Music for the Concert Stage and for Media

Rick's concert music includes "Music For A Sacred Space", featured on his 2024 CD release River of January. His film credits include the award-winning documentary “What She Said: The Art of Pauline Kael” and HBO’s “The Vagina Monologues”.

All music by Rick Baitz; all rights reserved.

Biography

Rick Baitz was born in Los Angeles, California, and raised there and in Rio de Janeiro, Brazil, and Durban, South Africa. He composes for a wide range of platforms, from concert music to media scoring, theatre, and dance. Among Rick’s concert works are the electro-acoustic River of January, commissioned by The Juilliard School in New York, winner of the Delius Composition Contest and deemed “a glowing jewel of a new score” by the New York Times (and featured both in the 1993 and 2023 ISCM World New Music Days Festivals). Rick’s well-regarded album of electro-acoustic chamber pieces, Into Light, released on the Innova label in 2018, includes his string quartet Chthonic Dances, his percussion quartet with live electronics, Hall of Mirrors, and the eponymous trio, Into Light. Most recently, his quintet (also with electronics) Music For A Sacred Space, was premiered at Juilliard’s “Future Stages” concert series, and has just been released on Neuma Records, along with River of January.
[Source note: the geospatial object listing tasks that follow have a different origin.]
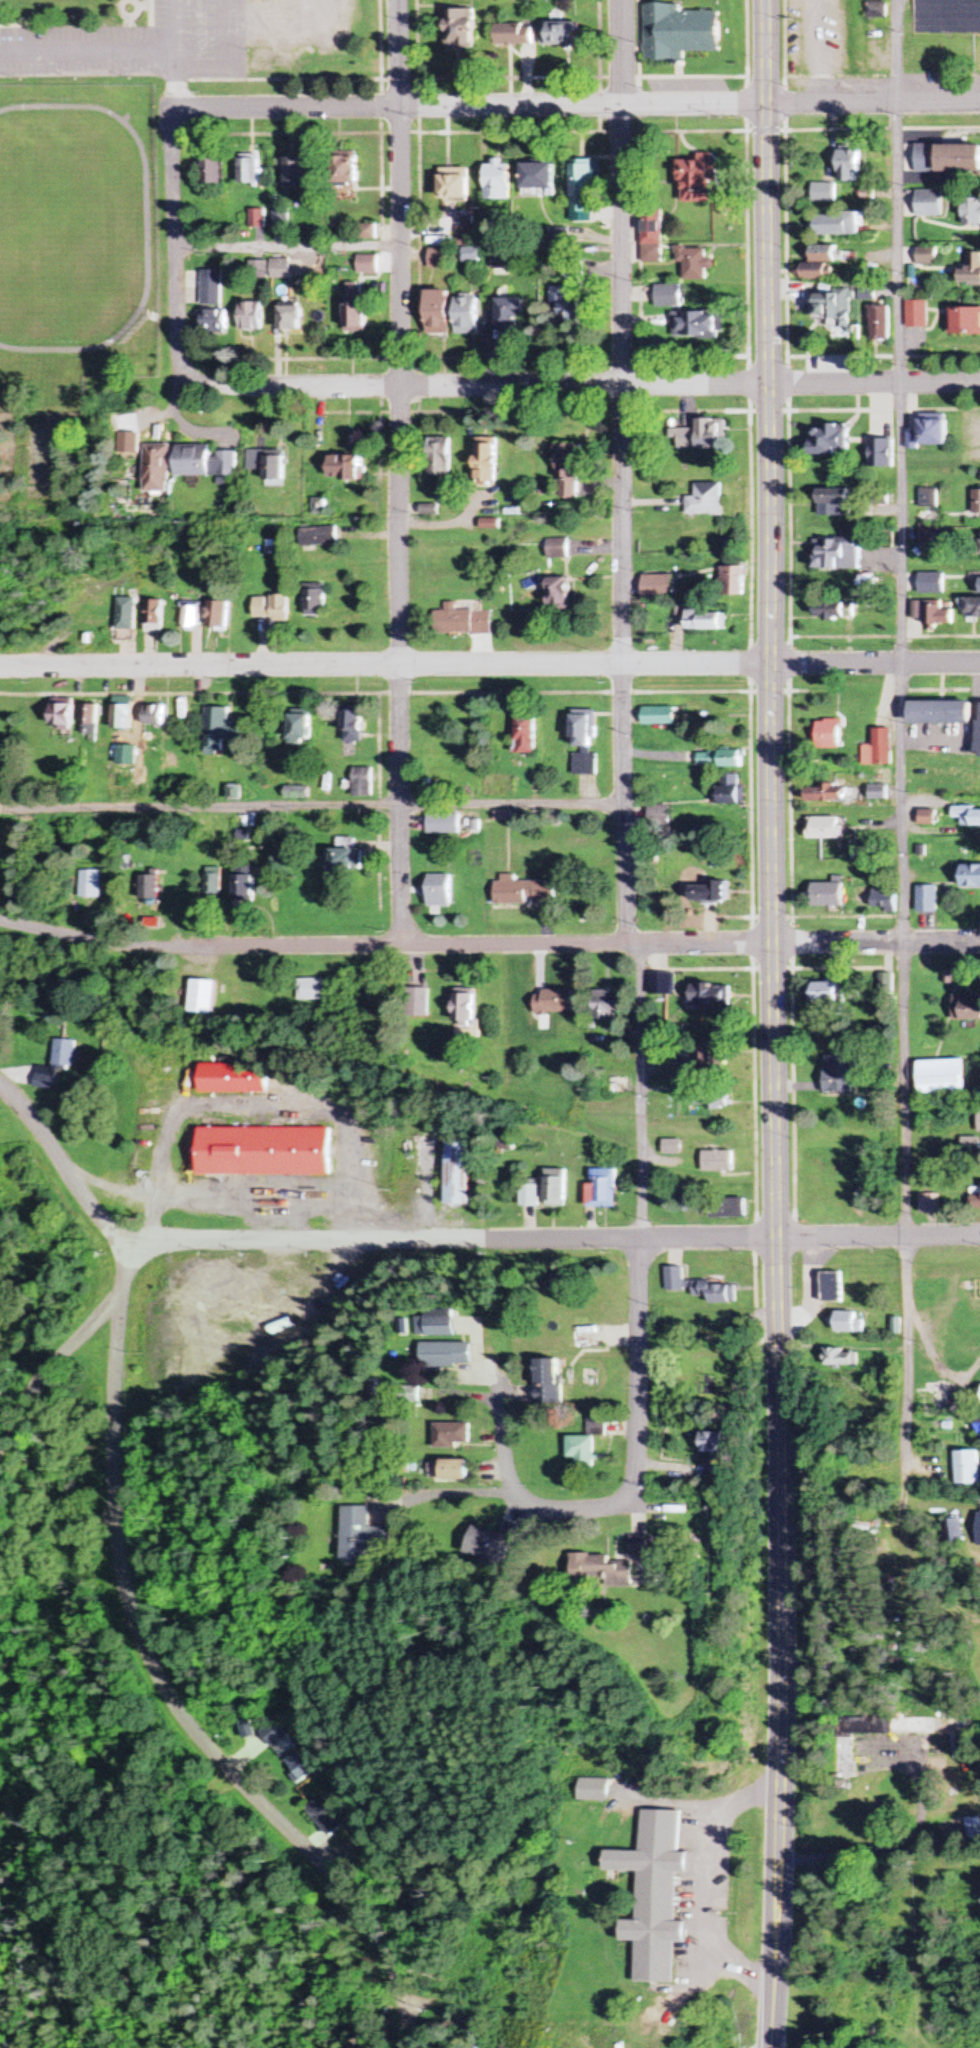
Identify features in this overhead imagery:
building: (876, 11)
building: (947, 17)
building: (460, 29)
building: (679, 33)
building: (513, 35)
building: (563, 35)
road: (574, 107)
building: (926, 159)
building: (960, 160)
building: (850, 167)
building: (210, 169)
building: (248, 172)
building: (344, 172)
building: (293, 173)
building: (537, 177)
building: (699, 179)
building: (496, 181)
building: (450, 185)
building: (582, 186)
building: (825, 193)
building: (931, 204)
building: (972, 213)
track: (143, 215)
building: (254, 219)
building: (277, 219)
building: (842, 225)
building: (651, 242)
road: (170, 247)
building: (825, 255)
building: (928, 257)
building: (437, 258)
building: (501, 260)
building: (694, 263)
building: (365, 264)
building: (277, 269)
building: (972, 272)
building: (668, 296)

Among Rick’s media credits are the award-winning documentary What She Said: The Art of Pauline Kael (2018), HBO’s The Vagina Monologues (featuring Jefferson Starship vocalist Cathy Richardson), plus scores for several immersive museum installations, including 24 Hours That Changed History for the FDR Presidential Library and Museum, and three soundtracks for the recently-unveiled Mississippi Civil Rights Museum, with voice-overs by Oprah Winfrey. Other media credits include the Sundance-honored The Education of Shelby Knox, National Geographic’s acclaimed specials The New Chimpanzees, Heart of Africa and Stolen Treasures; plus Geoffrey Nauffts’ ground-breaking film Baby Steps, starring Kathy Bates. Most recently, Rick scored I’ll Be Seein’ Ya, a play for the digital stage, written by Jon Robin Baitz, commissioned by the LA’s Center Theatre Group, and filmed for on-line viewing in 2022.

In 2018 Rick was honored with BMI’s “Classic Contribution Award” in recognition of his years as Founding Director of their workshop “Composing For The Screen: A Film Scoring Mentorship Program.” He has been a Tanglewood Fellow (where he studied with George Perle); and held multiple fellowships to MacDowell, Yaddo, The Millay Colony, Virginia Center for the Creative Arts, and the Edward Albee Foundation. He holds a Bachelors and Masters of Music from Manhattan School of Music (where he studied with Elias Tanenbaum, Charles Wuorinen and Ursula Mamlock) and a DMA from Columbia University (where he studied with Jack Beeson and Mario Davidovsky). He also was accepted as a Fellow to BMI’s Earle Hagan Film Scoring Workshop; years later he was asked by BMI to teach “Composing for the Screeen”, which he helmed from 2008 to 2020. Currently on the faculties of The Juilliard School and Vermont College of Fine Arts, where he is former Chair of Composition, in his younger years Rick worked as a deckhand on a dredger in Durban Harbour, South Africa, and as a cab driver in New York Cty. Rick composes and teaches out of his studio in Manhattan.